[Items listed in a dataset]
▬▬▬▬▬▬▬▬▬▬

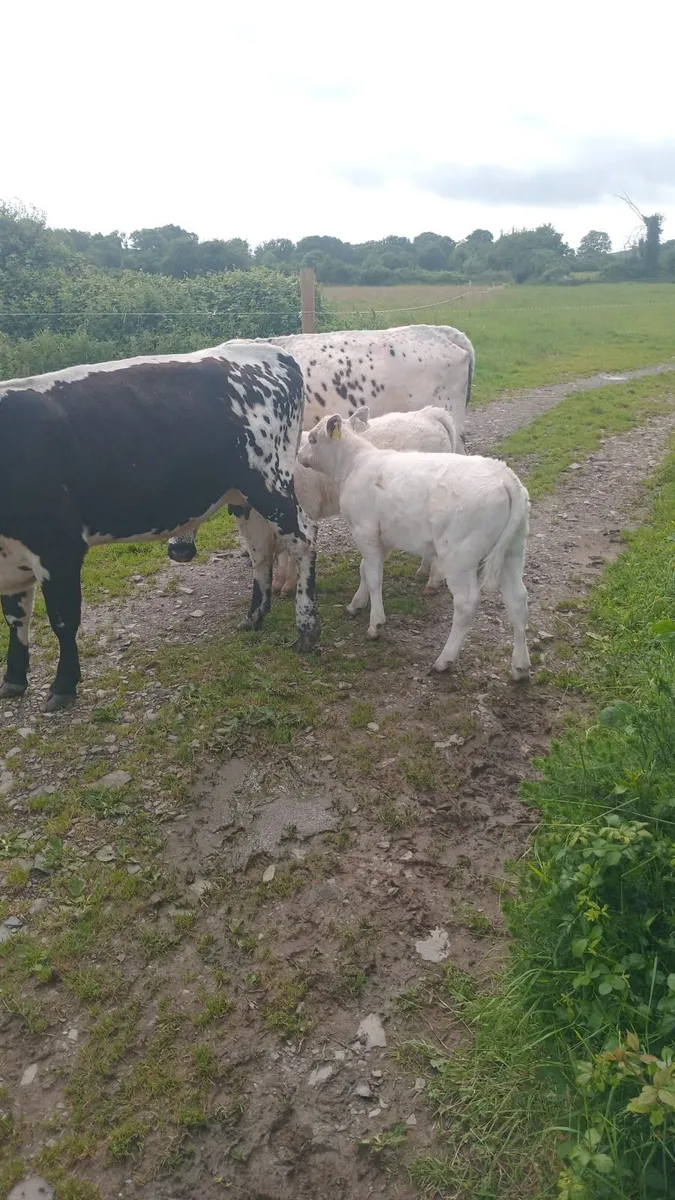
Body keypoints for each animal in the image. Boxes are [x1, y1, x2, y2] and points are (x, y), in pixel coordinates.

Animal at [0, 343, 320, 712]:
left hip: (270, 481)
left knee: (303, 538)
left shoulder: (58, 546)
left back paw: (307, 628)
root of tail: (271, 352)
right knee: (260, 552)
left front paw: (63, 686)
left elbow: (63, 620)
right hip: (243, 495)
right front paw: (13, 680)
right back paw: (254, 618)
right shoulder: (12, 557)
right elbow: (15, 617)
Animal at [297, 413, 531, 680]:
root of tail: (505, 477)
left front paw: (376, 624)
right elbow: (364, 569)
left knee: (466, 604)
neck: (355, 465)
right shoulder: (380, 536)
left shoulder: (364, 530)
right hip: (513, 550)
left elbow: (374, 577)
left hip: (459, 556)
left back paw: (444, 660)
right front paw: (356, 604)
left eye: (313, 439)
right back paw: (520, 667)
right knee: (517, 600)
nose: (299, 455)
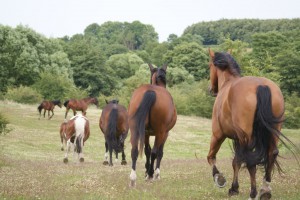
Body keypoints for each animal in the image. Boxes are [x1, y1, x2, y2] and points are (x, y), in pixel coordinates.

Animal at [206, 48, 298, 200]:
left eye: (209, 66)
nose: (211, 89)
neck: (228, 83)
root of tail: (261, 85)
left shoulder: (218, 134)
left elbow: (212, 157)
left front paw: (220, 179)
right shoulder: (238, 138)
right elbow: (236, 161)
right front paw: (234, 188)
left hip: (244, 137)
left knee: (251, 162)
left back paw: (253, 193)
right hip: (273, 132)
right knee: (272, 153)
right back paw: (265, 190)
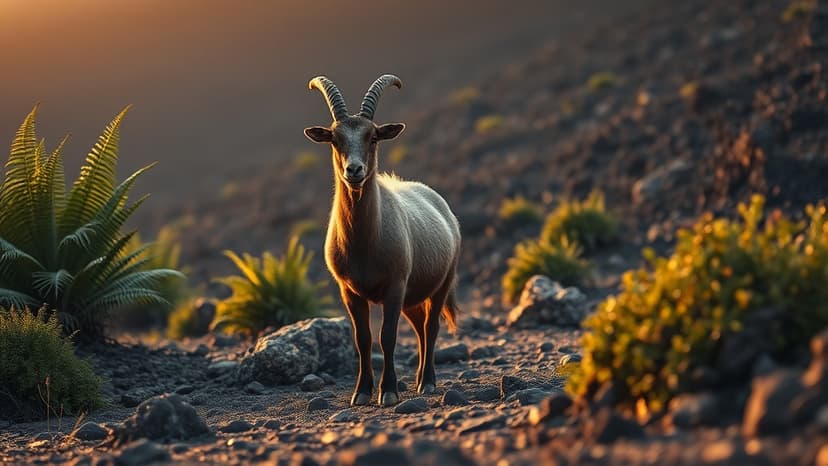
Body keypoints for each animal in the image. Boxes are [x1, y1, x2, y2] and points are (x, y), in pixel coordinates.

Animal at [304, 75, 461, 407]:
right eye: (335, 138)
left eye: (373, 136)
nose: (354, 170)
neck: (364, 243)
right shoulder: (349, 291)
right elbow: (362, 339)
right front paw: (361, 392)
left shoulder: (394, 286)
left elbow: (387, 336)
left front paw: (387, 391)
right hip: (411, 297)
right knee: (419, 328)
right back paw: (418, 380)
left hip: (441, 283)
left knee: (431, 326)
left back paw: (427, 382)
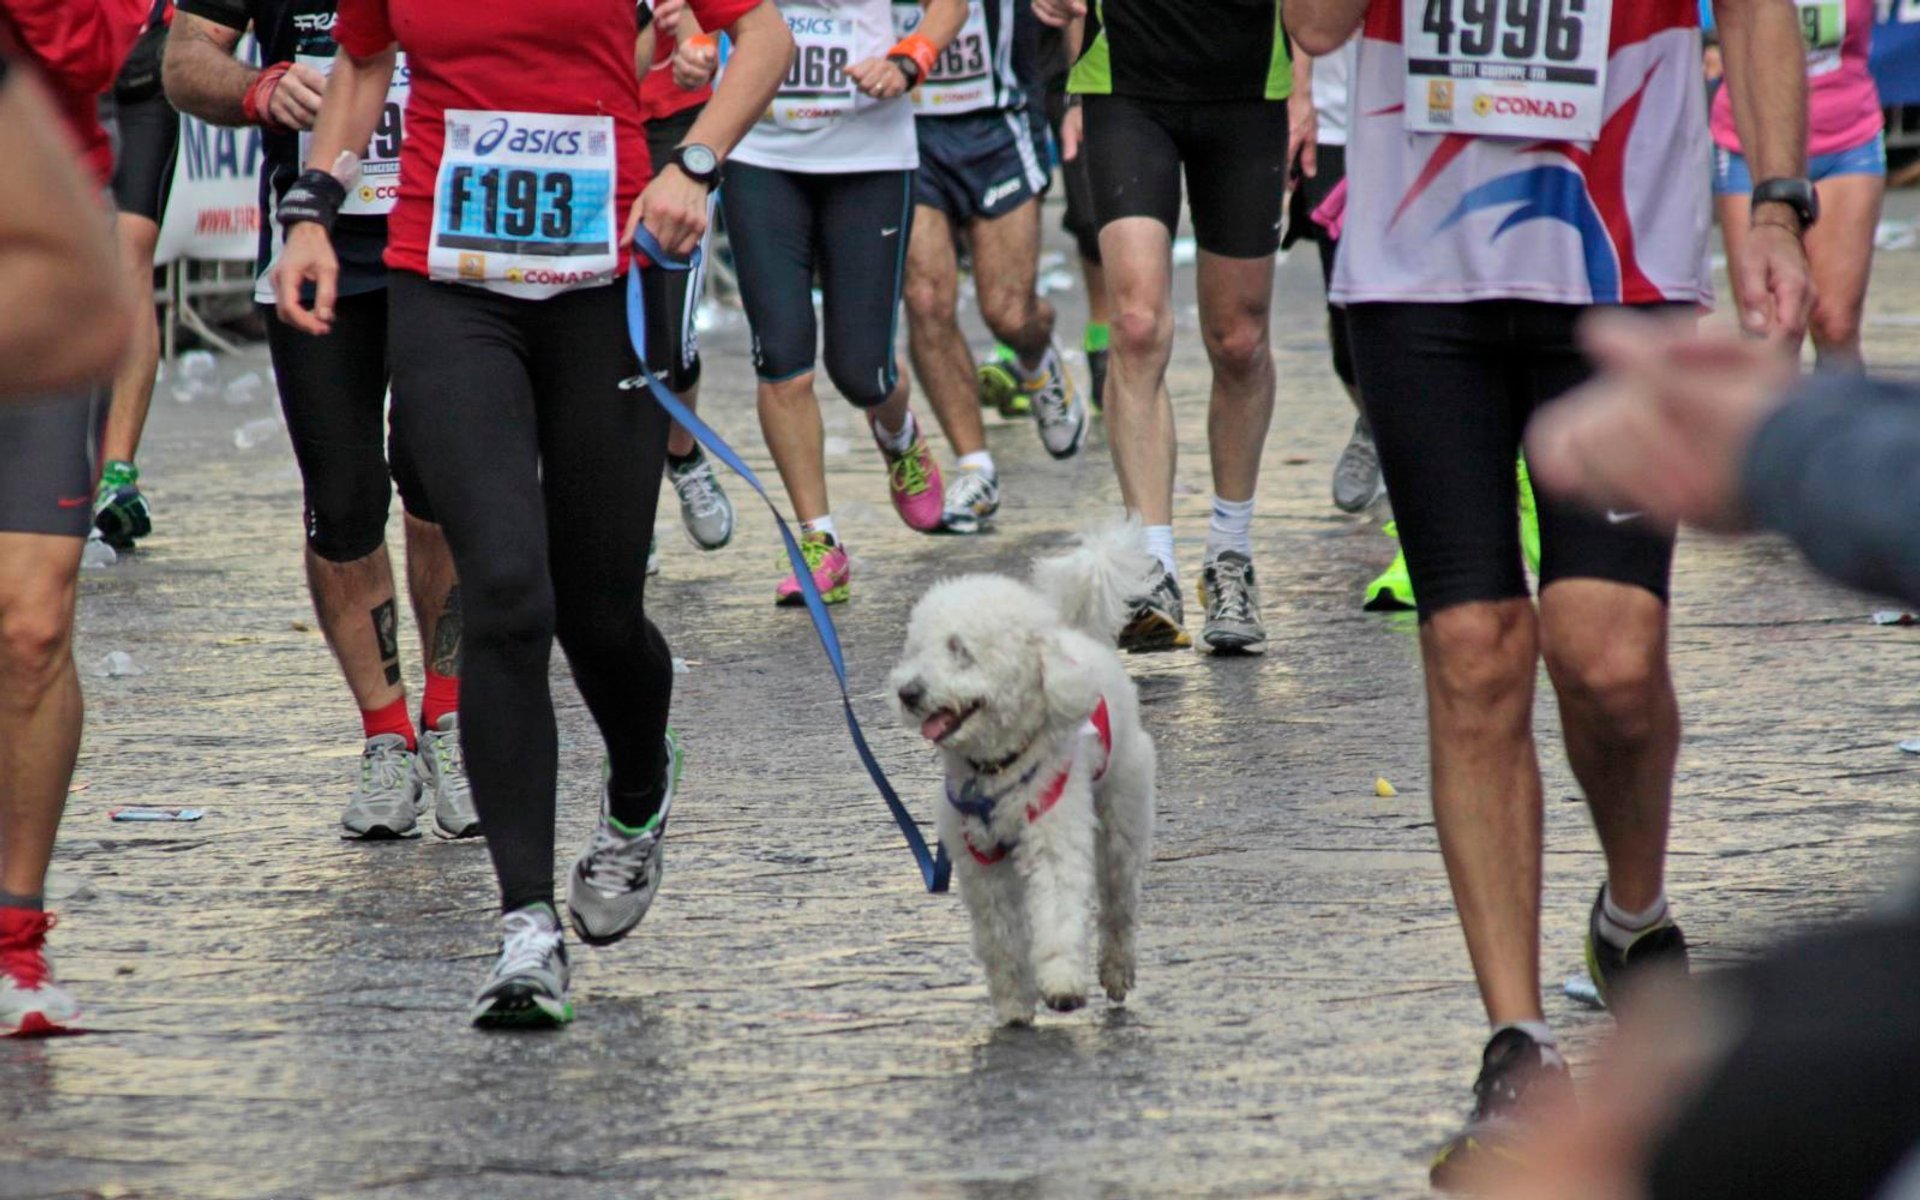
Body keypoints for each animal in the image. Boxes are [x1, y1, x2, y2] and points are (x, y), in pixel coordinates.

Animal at [887, 522, 1152, 1021]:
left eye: (960, 650)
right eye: (916, 649)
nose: (908, 692)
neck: (996, 766)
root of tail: (1076, 633)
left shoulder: (1053, 837)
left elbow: (1058, 911)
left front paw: (1063, 984)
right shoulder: (981, 862)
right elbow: (1002, 937)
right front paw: (1013, 1003)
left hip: (1122, 816)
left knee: (1118, 904)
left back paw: (1116, 970)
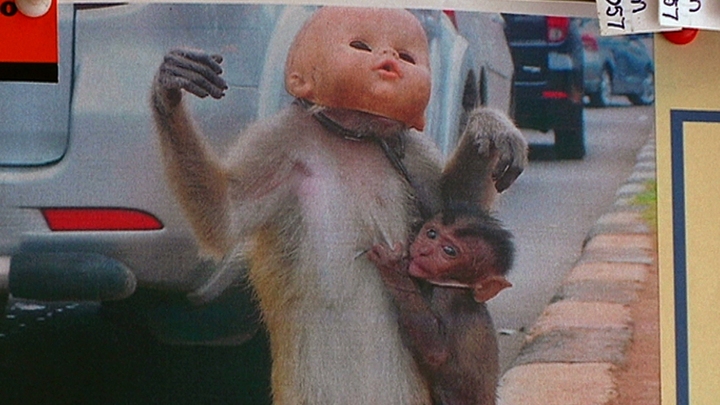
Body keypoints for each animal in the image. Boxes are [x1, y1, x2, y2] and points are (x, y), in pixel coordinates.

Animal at [368, 203, 514, 405]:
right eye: (431, 234)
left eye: (449, 251)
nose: (424, 251)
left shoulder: (447, 297)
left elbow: (436, 350)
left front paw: (393, 269)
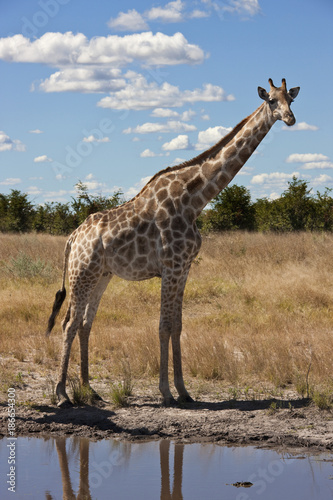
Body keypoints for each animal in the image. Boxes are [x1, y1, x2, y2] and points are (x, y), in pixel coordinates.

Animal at [46, 77, 298, 406]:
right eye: (270, 100)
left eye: (290, 99)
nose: (290, 119)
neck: (196, 200)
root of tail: (73, 237)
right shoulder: (171, 266)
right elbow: (164, 325)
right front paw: (166, 391)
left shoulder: (184, 267)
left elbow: (177, 325)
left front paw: (183, 390)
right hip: (82, 274)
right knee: (68, 324)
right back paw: (63, 394)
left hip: (101, 276)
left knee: (85, 324)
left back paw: (90, 390)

▬▬▬▬▬▬▬▬▬▬

ABOUT THIS TASK
Reproduce the data verbatim. Do not carry any picture into the copy.

WRITTEN ANSWER
Body keypoints for each animal in the image. Boxes are [x1, y1, x2, y2] and points are (x, y), in pixel coordinates.

Animal at [0, 343, 320, 712]:
left hip: (270, 481)
left knee: (303, 538)
left shoulder: (58, 546)
left back paw: (307, 628)
root of tail: (271, 352)
right knee: (260, 552)
left front paw: (63, 686)
left elbow: (63, 620)
right hip: (243, 495)
right front paw: (13, 680)
right back paw: (254, 618)
right shoulder: (12, 557)
right elbow: (15, 617)
Animal at [297, 413, 531, 680]:
root of tail: (505, 477)
left front paw: (376, 624)
right elbow: (364, 569)
left knee: (466, 604)
neck: (355, 465)
right shoulder: (380, 536)
left shoulder: (364, 530)
right hip: (513, 550)
left elbow: (374, 577)
left hip: (459, 556)
left back paw: (444, 660)
right front paw: (356, 604)
left eye: (313, 439)
right back paw: (520, 667)
right knee: (517, 600)
nose: (299, 455)
Body keypoints for each animal in the image. Boxes are [x1, y1, x2, y2] and points are (x, y), in pixel coordinates.

Animal at [206, 48, 298, 200]:
left eye: (209, 66)
nose: (211, 89)
neck: (228, 83)
root of tail: (261, 85)
left shoulder: (218, 134)
left elbow: (212, 157)
left front paw: (220, 179)
right shoulder: (238, 138)
right elbow: (236, 161)
right front paw: (234, 188)
left hip: (244, 137)
left knee: (251, 162)
left back paw: (253, 193)
right hip: (273, 132)
right knee: (272, 153)
right back paw: (265, 190)
Body keypoints for each animal in the image. Boxes are [x1, y1, x2, y2] and points are (x, y), in pixel coordinates.

Animal at [304, 75, 461, 407]:
right eye: (335, 138)
left eye: (373, 136)
nose: (354, 170)
neck: (364, 243)
right shoulder: (349, 291)
right elbow: (362, 339)
right front paw: (361, 392)
left shoulder: (394, 286)
left elbow: (387, 336)
left front paw: (387, 391)
right hip: (411, 297)
right knee: (419, 328)
right back paw: (418, 380)
left hip: (441, 283)
left knee: (431, 326)
left back paw: (427, 382)
Body keypoints for each animal in the image. Boxes are [x1, y1, x2, y2] and points are (x, y), in pixel coordinates.

Animal at [887, 522, 1152, 1021]:
left eye: (960, 650)
right eye: (916, 649)
nose: (908, 692)
neck: (996, 766)
root of tail: (1076, 633)
left shoulder: (1053, 837)
left elbow: (1058, 911)
left front paw: (1063, 984)
right shoulder: (981, 862)
right elbow: (1002, 937)
right front paw: (1013, 1003)
left hip: (1122, 816)
left knee: (1118, 904)
left back paw: (1116, 970)
Body keypoints for each animal in the image. Boxes are [x1, y1, x2, y2] and points are (x, y), in pixel coordinates.

Animal at [368, 203, 514, 405]:
right eye: (431, 234)
left eye: (449, 251)
nose: (424, 251)
left shoulder: (447, 297)
left elbow: (436, 350)
left front paw: (393, 269)
Body keypoints for each animal in the image. Boxes are [x1, y1, x2, y2] and points are (x, y), in pixel coordinates.

Animal at [46, 77, 298, 406]:
right eye: (270, 100)
left eye: (290, 99)
nose: (290, 119)
neck: (196, 200)
root of tail: (73, 237)
right shoulder: (171, 266)
right elbow: (164, 325)
right front paw: (166, 391)
left shoulder: (184, 267)
left elbow: (177, 325)
left front paw: (183, 390)
right hip: (82, 274)
right knee: (68, 324)
right back paw: (63, 394)
left hip: (101, 276)
left knee: (85, 324)
left back paw: (90, 390)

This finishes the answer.